***** Data section

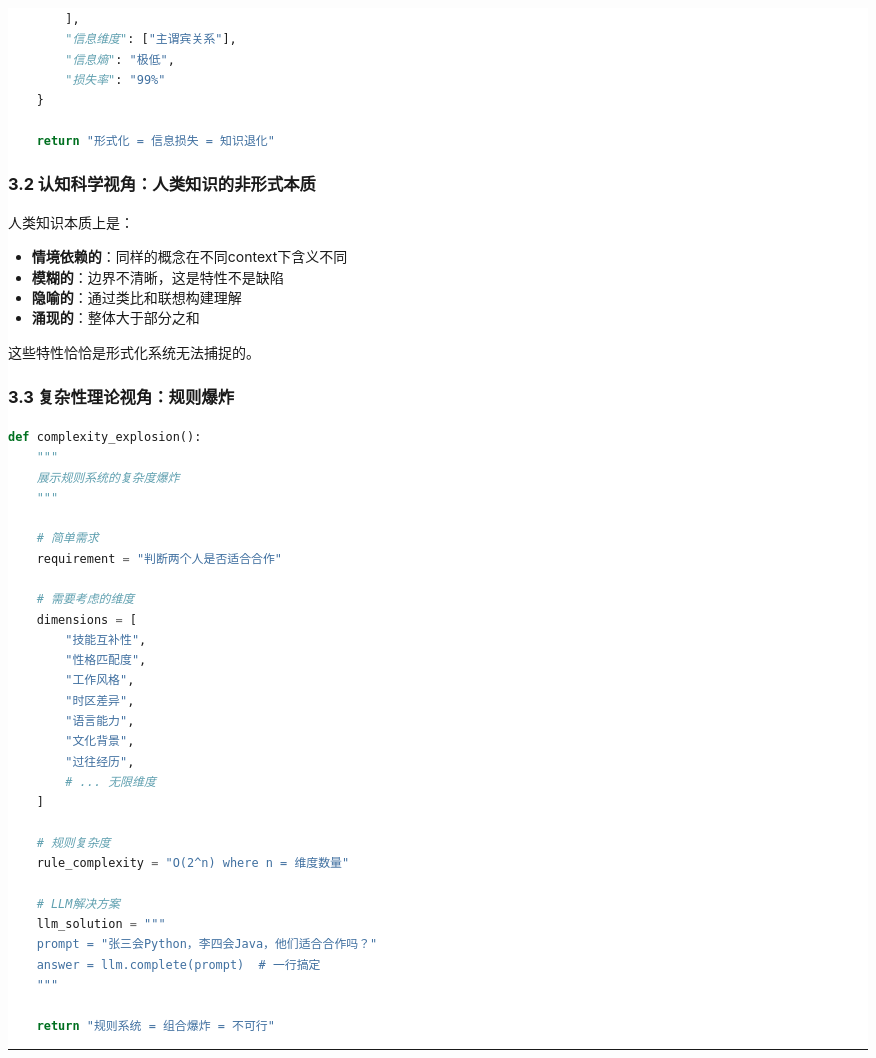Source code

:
 ```python
        ],
        "信息维度": ["主谓宾关系"],
        "信息熵": "极低",
        "损失率": "99%"
    }

    return "形式化 = 信息损失 = 知识退化"
```

### 3.2 认知科学视角：人类知识的非形式本质

人类知识本质上是：
- **情境依赖的**：同样的概念在不同context下含义不同
- **模糊的**：边界不清晰，这是特性不是缺陷
- **隐喻的**：通过类比和联想构建理解
- **涌现的**：整体大于部分之和

这些特性恰恰是形式化系统无法捕捉的。

### 3.3 复杂性理论视角：规则爆炸

```python
def complexity_explosion():
    """
    展示规则系统的复杂度爆炸
    """

    # 简单需求
    requirement = "判断两个人是否适合合作"

    # 需要考虑的维度
    dimensions = [
        "技能互补性",
        "性格匹配度",
        "工作风格",
        "时区差异",
        "语言能力",
        "文化背景",
        "过往经历",
        # ... 无限维度
    ]

    # 规则复杂度
    rule_complexity = "O(2^n) where n = 维度数量"

    # LLM解决方案
    llm_solution = """
    prompt = "张三会Python，李四会Java，他们适合合作吗？"
    answer = llm.complete(prompt)  # 一行搞定
    """

    return "规则系统 = 组合爆炸 = 不可行"
```

---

**********

Task objective:
Scan the entries above for the word "prompt", then copy every line in which it occurs.

Completed exercise:
    prompt = "张三会Python，李四会Java，他们适合合作吗？"
    answer = llm.complete(prompt)  # 一行搞定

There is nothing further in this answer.